I don't understand your issue with the legs at all. do you have them screwed out so far that they are barely dangling on the threads? I screwed all of mine tight and worked from there with the leveling. don't forget to back off the plastic jam nut (round black thing) to help lock them in place.

[quote:dstone001 format=text/plain]well, I'm getting there.
I've got most of my wall cabinets up. I need to make a cut out on one to open a space for the microwave outlet. Any suggestions on how to get the hole where the outlet is?

Also - There are not guides on the doors for where to drill holes for the handles. Do I just guess where they should go and try to get them all in the same space?

The legs on the base cabinets are flimsy and don't really stick in. Every time I move the cabinet to adjust the legs, they just fall out. [/quote]

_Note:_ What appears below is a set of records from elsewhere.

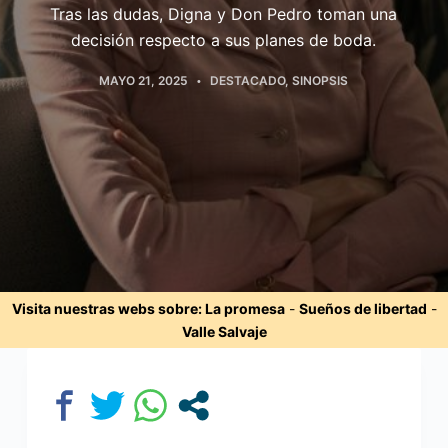
Tras las dudas, Digna y Don Pedro toman una
decisión respecto a sus planes de boda.
MAYO 21, 2025
DESTACADO
,
SINOPSIS
Visita nuestras webs sobre:
La promesa
-
Sueños de libertad
-
Valle Salvaje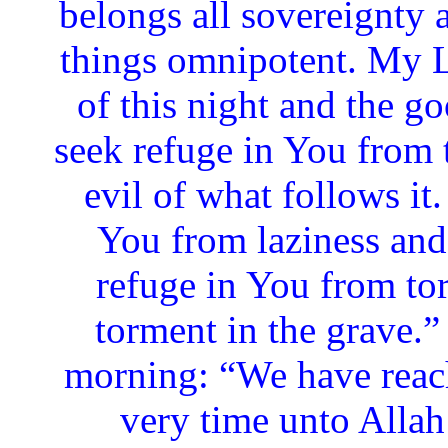
belongs all sovereignty a
things omnipotent. My L
of this night and the go
seek refuge in You from t
evil of what follows it
You from laziness and 
refuge in You from tor
torment in the grave.”
morning: “We have reach
very time unto Allah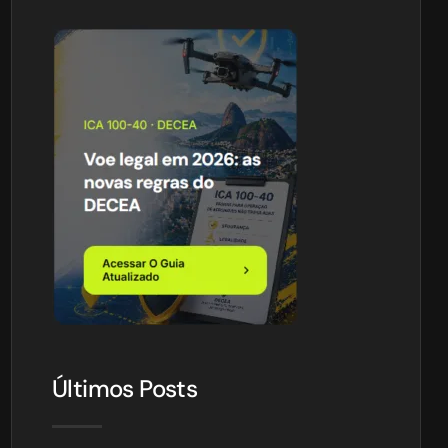
Últimos Posts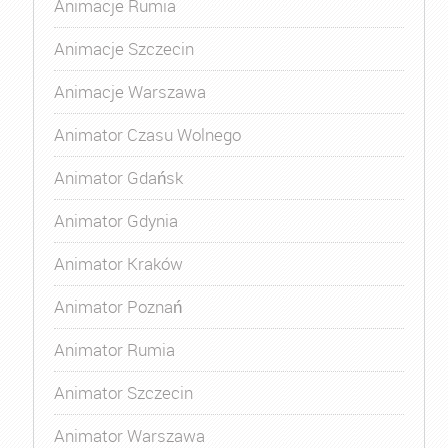
Animacje Rumia
Animacje Szczecin
Animacje Warszawa
Animator Czasu Wolnego
Animator Gdańsk
Animator Gdynia
Animator Kraków
Animator Poznań
Animator Rumia
Animator Szczecin
Animator Warszawa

Re: IKEA wall cabinet installation

Posted by david smith at July 13. 2005

With the legs -- the whole piece falls out of the holes on the bottom of the base cabinets -- they aren't very tight. It's a pain in the ass.

For the microwave, I not only have to make a hole on the bottom for the cord to come up, but cut out a hole in the back for the outlet. That's the tricky one, since I see zero change of my cutting it out in the right place.

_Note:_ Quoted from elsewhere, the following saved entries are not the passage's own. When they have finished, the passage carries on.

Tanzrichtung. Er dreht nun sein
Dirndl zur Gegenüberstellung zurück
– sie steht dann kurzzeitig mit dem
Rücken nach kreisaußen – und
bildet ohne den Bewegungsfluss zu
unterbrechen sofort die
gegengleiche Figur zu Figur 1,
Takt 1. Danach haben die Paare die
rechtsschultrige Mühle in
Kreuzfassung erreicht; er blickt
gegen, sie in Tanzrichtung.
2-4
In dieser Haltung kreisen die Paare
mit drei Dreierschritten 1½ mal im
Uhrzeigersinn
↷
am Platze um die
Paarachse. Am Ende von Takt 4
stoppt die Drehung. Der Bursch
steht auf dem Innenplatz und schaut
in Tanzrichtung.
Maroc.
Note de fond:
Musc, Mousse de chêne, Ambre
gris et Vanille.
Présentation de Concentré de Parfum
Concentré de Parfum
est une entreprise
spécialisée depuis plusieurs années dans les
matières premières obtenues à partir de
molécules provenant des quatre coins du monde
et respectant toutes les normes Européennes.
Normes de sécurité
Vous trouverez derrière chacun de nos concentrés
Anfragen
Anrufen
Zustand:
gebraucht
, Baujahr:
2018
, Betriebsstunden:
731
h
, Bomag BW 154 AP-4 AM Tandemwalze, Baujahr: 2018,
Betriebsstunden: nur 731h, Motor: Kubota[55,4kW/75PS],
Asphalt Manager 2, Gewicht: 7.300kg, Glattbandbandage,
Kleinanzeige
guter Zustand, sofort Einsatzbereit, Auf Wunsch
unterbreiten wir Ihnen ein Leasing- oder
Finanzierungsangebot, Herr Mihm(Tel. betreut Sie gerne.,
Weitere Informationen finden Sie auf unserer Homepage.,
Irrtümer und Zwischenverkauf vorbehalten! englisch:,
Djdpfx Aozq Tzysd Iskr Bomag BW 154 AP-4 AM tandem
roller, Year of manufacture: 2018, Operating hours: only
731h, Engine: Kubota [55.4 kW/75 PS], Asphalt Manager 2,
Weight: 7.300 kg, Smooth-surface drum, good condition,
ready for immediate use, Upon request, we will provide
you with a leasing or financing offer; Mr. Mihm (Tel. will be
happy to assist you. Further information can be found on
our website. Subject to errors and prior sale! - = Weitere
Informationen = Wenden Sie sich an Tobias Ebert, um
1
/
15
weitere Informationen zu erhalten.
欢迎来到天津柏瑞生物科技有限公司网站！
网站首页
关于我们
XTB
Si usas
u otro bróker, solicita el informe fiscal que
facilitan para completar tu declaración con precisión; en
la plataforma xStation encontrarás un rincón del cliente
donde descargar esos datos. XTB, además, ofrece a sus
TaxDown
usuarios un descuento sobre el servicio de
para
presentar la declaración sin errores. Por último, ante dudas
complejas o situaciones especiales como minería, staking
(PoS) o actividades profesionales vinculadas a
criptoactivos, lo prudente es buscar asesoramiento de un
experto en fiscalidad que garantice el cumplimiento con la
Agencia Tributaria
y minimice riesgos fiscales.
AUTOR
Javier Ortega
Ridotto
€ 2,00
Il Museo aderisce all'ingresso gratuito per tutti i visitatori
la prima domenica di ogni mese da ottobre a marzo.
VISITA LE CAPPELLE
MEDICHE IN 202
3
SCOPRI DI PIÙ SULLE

Re: IKEA wall cabinet installation

Posted by Adam Burke at July 13. 2005

Regarding your leg problem, I had the same problem. You just have get them in place and put the legs back on that have fallen off. you can kinda scoot the cabs so the legs don;t fall off as often...

Re: IKEA wall cabinet installation

Posted by derek sedik at July 13. 2005

really strange, I had no problems with loose or falling off legs.

yes, I had to cut the outlet hole too. that is much easier than the cord hole. the backing can be cut with a razor knife. just measure in from the edge to where the center of your outlet will be and punch a hole. from there, just keep on trimming away until you expose the whole outlet. your cover plate will make up for any slight mistakes you might make. like I mentioned though, be careful where you are cutting the hole for the cord!

[quote:dstone001 format=text/plain]With the legs -- the whole piece falls out of the holes on the bottom of the base cabinets -- they aren't very tight. It's a pain in the ass.

For the microwave, I not only have to make a hole on the bottom for the cord to come up, but cut out a hole in the back for the outlet. That's the tricky one, since I see zero change of my cutting it out in the right place.[/quote]

Re: IKEA wall cabinet installation

Posted by david smith at July 17. 2005

Base cabinet time: The pictures show that these should be fixed into the stud with bolt head screws (like the kind that were used to hang the wall cabinets). Yet none of the base cabinets came with these screws. Instead, they all came with regular pan-head (?) screws -- the type the pictures say not to use. ?????

Re: IKEA wall cabinet installation

Posted by david smith at July 18. 2005

Duh. As with the wall units, they do not include screws for attaching the base cabinets. Would it be so hard for them to write screws not included on the fricking bags?